▸ **TASK TO CARRY OUT**: Reproduce every one of the following lines verbatim, keeping their original order.

▸ **DATASET ROWS**:
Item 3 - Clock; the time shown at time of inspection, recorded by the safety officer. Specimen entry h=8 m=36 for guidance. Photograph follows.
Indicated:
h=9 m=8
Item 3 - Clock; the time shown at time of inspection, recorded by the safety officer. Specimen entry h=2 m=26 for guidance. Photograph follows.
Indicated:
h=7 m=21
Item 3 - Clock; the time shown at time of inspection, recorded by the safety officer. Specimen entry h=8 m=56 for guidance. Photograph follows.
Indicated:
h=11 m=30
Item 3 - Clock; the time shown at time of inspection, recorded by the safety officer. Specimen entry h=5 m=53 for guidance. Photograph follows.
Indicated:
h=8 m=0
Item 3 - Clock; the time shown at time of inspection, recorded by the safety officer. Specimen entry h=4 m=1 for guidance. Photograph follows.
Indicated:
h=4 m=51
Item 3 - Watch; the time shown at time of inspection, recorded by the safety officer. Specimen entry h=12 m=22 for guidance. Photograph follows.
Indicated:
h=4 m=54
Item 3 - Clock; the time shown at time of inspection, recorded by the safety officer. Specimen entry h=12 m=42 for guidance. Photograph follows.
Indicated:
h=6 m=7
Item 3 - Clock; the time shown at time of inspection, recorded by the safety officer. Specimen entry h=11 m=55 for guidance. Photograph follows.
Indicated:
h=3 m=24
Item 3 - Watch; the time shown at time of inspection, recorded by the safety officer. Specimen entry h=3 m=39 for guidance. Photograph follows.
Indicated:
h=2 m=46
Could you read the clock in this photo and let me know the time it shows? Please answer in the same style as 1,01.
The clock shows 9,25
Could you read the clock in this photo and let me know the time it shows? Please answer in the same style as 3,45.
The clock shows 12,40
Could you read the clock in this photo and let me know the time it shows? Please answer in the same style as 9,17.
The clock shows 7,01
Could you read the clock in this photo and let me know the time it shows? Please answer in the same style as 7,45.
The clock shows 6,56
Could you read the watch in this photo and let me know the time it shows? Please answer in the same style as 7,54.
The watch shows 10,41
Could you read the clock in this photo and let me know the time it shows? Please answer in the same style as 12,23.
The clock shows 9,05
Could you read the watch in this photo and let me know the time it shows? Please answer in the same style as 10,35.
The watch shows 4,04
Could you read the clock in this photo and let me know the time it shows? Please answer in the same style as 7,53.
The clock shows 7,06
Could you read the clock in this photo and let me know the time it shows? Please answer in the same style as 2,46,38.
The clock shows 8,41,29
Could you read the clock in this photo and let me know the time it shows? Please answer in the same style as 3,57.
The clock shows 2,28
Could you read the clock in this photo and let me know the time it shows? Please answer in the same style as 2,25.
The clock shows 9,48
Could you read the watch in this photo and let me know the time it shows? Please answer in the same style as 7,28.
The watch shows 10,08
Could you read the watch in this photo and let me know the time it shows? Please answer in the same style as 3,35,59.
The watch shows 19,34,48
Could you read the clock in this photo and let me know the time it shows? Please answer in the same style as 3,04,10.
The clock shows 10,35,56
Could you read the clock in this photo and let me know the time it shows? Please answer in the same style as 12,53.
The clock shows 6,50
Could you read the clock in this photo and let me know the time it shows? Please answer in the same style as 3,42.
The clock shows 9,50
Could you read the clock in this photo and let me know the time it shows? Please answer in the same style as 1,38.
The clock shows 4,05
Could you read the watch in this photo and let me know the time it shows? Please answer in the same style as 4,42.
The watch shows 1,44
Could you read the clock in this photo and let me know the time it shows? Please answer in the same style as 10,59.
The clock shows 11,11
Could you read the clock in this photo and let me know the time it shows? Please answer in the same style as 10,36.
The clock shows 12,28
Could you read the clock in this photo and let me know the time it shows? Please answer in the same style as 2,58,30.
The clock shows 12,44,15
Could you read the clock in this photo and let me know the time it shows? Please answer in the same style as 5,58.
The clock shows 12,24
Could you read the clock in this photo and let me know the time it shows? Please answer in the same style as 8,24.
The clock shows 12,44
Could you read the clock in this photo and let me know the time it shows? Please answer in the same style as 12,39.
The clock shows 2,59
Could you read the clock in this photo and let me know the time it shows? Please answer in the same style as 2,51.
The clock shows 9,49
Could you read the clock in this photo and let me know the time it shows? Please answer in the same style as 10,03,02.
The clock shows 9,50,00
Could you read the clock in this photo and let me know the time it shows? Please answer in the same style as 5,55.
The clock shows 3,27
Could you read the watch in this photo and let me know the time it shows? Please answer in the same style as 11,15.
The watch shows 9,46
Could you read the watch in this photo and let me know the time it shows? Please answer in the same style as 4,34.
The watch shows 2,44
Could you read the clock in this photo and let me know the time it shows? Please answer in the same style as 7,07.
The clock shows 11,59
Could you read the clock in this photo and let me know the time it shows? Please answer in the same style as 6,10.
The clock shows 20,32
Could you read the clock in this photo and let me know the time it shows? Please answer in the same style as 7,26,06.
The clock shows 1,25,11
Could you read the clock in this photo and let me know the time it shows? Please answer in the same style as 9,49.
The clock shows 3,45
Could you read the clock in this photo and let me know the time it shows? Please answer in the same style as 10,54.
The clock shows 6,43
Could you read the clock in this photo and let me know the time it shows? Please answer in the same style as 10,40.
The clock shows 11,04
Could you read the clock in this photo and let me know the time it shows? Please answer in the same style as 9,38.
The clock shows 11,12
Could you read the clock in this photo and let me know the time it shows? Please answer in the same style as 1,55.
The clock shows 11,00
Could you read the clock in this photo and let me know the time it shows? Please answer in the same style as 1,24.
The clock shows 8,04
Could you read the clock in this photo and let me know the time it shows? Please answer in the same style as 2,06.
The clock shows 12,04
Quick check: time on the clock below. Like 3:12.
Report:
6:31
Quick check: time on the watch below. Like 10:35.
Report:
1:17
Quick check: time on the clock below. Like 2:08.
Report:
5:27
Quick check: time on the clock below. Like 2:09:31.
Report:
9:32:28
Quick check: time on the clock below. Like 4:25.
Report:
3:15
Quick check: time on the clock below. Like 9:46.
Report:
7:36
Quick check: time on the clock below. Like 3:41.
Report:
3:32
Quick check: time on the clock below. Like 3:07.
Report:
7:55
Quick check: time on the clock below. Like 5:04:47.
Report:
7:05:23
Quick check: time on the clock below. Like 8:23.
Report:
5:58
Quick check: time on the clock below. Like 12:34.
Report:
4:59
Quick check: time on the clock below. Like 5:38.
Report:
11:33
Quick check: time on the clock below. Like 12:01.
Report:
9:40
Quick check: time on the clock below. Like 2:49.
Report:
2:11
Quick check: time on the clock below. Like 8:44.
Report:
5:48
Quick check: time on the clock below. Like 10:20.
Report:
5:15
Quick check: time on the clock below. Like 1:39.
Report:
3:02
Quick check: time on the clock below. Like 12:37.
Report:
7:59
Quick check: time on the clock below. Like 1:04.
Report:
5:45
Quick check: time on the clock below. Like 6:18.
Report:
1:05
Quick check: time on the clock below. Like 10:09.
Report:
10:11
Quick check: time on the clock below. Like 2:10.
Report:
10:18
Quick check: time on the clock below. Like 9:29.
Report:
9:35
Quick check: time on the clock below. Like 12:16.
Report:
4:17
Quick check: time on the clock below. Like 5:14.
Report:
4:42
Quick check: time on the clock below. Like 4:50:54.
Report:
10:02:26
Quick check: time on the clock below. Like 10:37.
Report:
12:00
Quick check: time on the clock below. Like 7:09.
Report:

▸ **RESPONSE TO THIS EXERCISE**:
Item 3 - Clock; the time shown at time of inspection, recorded by the safety officer. Specimen entry h=8 m=36 for guidance. Photograph follows.
Indicated:
h=9 m=8
Item 3 - Clock; the time shown at time of inspection, recorded by the safety officer. Specimen entry h=2 m=26 for guidance. Photograph follows.
Indicated:
h=7 m=21
Item 3 - Clock; the time shown at time of inspection, recorded by the safety officer. Specimen entry h=8 m=56 for guidance. Photograph follows.
Indicated:
h=11 m=30
Item 3 - Clock; the time shown at time of inspection, recorded by the safety officer. Specimen entry h=5 m=53 for guidance. Photograph follows.
Indicated:
h=8 m=0
Item 3 - Clock; the time shown at time of inspection, recorded by the safety officer. Specimen entry h=4 m=1 for guidance. Photograph follows.
Indicated:
h=4 m=51
Item 3 - Watch; the time shown at time of inspection, recorded by the safety officer. Specimen entry h=12 m=22 for guidance. Photograph follows.
Indicated:
h=4 m=54
Item 3 - Clock; the time shown at time of inspection, recorded by the safety officer. Specimen entry h=12 m=42 for guidance. Photograph follows.
Indicated:
h=6 m=7
Item 3 - Clock; the time shown at time of inspection, recorded by the safety officer. Specimen entry h=11 m=55 for guidance. Photograph follows.
Indicated:
h=3 m=24
Item 3 - Watch; the time shown at time of inspection, recorded by the safety officer. Specimen entry h=3 m=39 for guidance. Photograph follows.
Indicated:
h=2 m=46
Could you read the clock in this photo and let me know the time it shows? Please answer in the same style as 1,01.
The clock shows 9,25
Could you read the clock in this photo and let me know the time it shows? Please answer in the same style as 3,45.
The clock shows 12,40
Could you read the clock in this photo and let me know the time it shows? Please answer in the same style as 9,17.
The clock shows 7,01
Could you read the clock in this photo and let me know the time it shows? Please answer in the same style as 7,45.
The clock shows 6,56
Could you read the watch in this photo and let me know the time it shows? Please answer in the same style as 7,54.
The watch shows 10,41
Could you read the clock in this photo and let me know the time it shows? Please answer in the same style as 12,23.
The clock shows 9,05
Could you read the watch in this photo and let me know the time it shows? Please answer in the same style as 10,35.
The watch shows 4,04
Could you read the clock in this photo and let me know the time it shows? Please answer in the same style as 7,53.
The clock shows 7,06
Could you read the clock in this photo and let me know the time it shows? Please answer in the same style as 2,46,38.
The clock shows 8,41,29
Could you read the clock in this photo and let me know the time it shows? Please answer in the same style as 3,57.
The clock shows 2,28
Could you read the clock in this photo and let me know the time it shows? Please answer in the same style as 2,25.
The clock shows 9,48
Could you read the watch in this photo and let me know the time it shows? Please answer in the same style as 7,28.
The watch shows 10,08
Could you read the watch in this photo and let me know the time it shows? Please answer in the same style as 3,35,59.
The watch shows 19,34,48
Could you read the clock in this photo and let me know the time it shows? Please answer in the same style as 3,04,10.
The clock shows 10,35,56
Could you read the clock in this photo and let me know the time it shows? Please answer in the same style as 12,53.
The clock shows 6,50
Could you read the clock in this photo and let me know the time it shows? Please answer in the same style as 3,42.
The clock shows 9,50
Could you read the clock in this photo and let me know the time it shows? Please answer in the same style as 1,38.
The clock shows 4,05
Could you read the watch in this photo and let me know the time it shows? Please answer in the same style as 4,42.
The watch shows 1,44
Could you read the clock in this photo and let me know the time it shows? Please answer in the same style as 10,59.
The clock shows 11,11
Could you read the clock in this photo and let me know the time it shows? Please answer in the same style as 10,36.
The clock shows 12,28
Could you read the clock in this photo and let me know the time it shows? Please answer in the same style as 2,58,30.
The clock shows 12,44,15
Could you read the clock in this photo and let me know the time it shows? Please answer in the same style as 5,58.
The clock shows 12,24
Could you read the clock in this photo and let me know the time it shows? Please answer in the same style as 8,24.
The clock shows 12,44
Could you read the clock in this photo and let me know the time it shows? Please answer in the same style as 12,39.
The clock shows 2,59
Could you read the clock in this photo and let me know the time it shows? Please answer in the same style as 2,51.
The clock shows 9,49
Could you read the clock in this photo and let me know the time it shows? Please answer in the same style as 10,03,02.
The clock shows 9,50,00
Could you read the clock in this photo and let me know the time it shows? Please answer in the same style as 5,55.
The clock shows 3,27
Could you read the watch in this photo and let me know the time it shows? Please answer in the same style as 11,15.
The watch shows 9,46
Could you read the watch in this photo and let me know the time it shows? Please answer in the same style as 4,34.
The watch shows 2,44
Could you read the clock in this photo and let me know the time it shows? Please answer in the same style as 7,07.
The clock shows 11,59
Could you read the clock in this photo and let me know the time it shows? Please answer in the same style as 6,10.
The clock shows 20,32
Could you read the clock in this photo and let me know the time it shows? Please answer in the same style as 7,26,06.
The clock shows 1,25,11
Could you read the clock in this photo and let me know the time it shows? Please answer in the same style as 9,49.
The clock shows 3,45
Could you read the clock in this photo and let me know the time it shows? Please answer in the same style as 10,54.
The clock shows 6,43
Could you read the clock in this photo and let me know the time it shows? Please answer in the same style as 10,40.
The clock shows 11,04
Could you read the clock in this photo and let me know the time it shows? Please answer in the same style as 9,38.
The clock shows 11,12
Could you read the clock in this photo and let me know the time it shows? Please answer in the same style as 1,55.
The clock shows 11,00
Could you read the clock in this photo and let me know the time it shows? Please answer in the same style as 1,24.
The clock shows 8,04
Could you read the clock in this photo and let me know the time it shows? Please answer in the same style as 2,06.
The clock shows 12,04
Quick check: time on the clock below. Like 3:12.
Report:
6:31
Quick check: time on the watch below. Like 10:35.
Report:
1:17
Quick check: time on the clock below. Like 2:08.
Report:
5:27
Quick check: time on the clock below. Like 2:09:31.
Report:
9:32:28
Quick check: time on the clock below. Like 4:25.
Report:
3:15
Quick check: time on the clock below. Like 9:46.
Report:
7:36
Quick check: time on the clock below. Like 3:41.
Report:
3:32
Quick check: time on the clock below. Like 3:07.
Report:
7:55
Quick check: time on the clock below. Like 5:04:47.
Report:
7:05:23
Quick check: time on the clock below. Like 8:23.
Report:
5:58
Quick check: time on the clock below. Like 12:34.
Report:
4:59
Quick check: time on the clock below. Like 5:38.
Report:
11:33
Quick check: time on the clock below. Like 12:01.
Report:
9:40
Quick check: time on the clock below. Like 2:49.
Report:
2:11
Quick check: time on the clock below. Like 8:44.
Report:
5:48
Quick check: time on the clock below. Like 10:20.
Report:
5:15
Quick check: time on the clock below. Like 1:39.
Report:
3:02
Quick check: time on the clock below. Like 12:37.
Report:
7:59
Quick check: time on the clock below. Like 1:04.
Report:
5:45
Quick check: time on the clock below. Like 6:18.
Report:
1:05
Quick check: time on the clock below. Like 10:09.
Report:
10:11
Quick check: time on the clock below. Like 2:10.
Report:
10:18
Quick check: time on the clock below. Like 9:29.
Report:
9:35
Quick check: time on the clock below. Like 12:16.
Report:
4:17
Quick check: time on the clock below. Like 5:14.
Report:
4:42
Quick check: time on the clock below. Like 4:50:54.
Report:
10:02:26
Quick check: time on the clock below. Like 10:37.
Report:
12:00
Quick check: time on the clock below. Like 7:09.
Report:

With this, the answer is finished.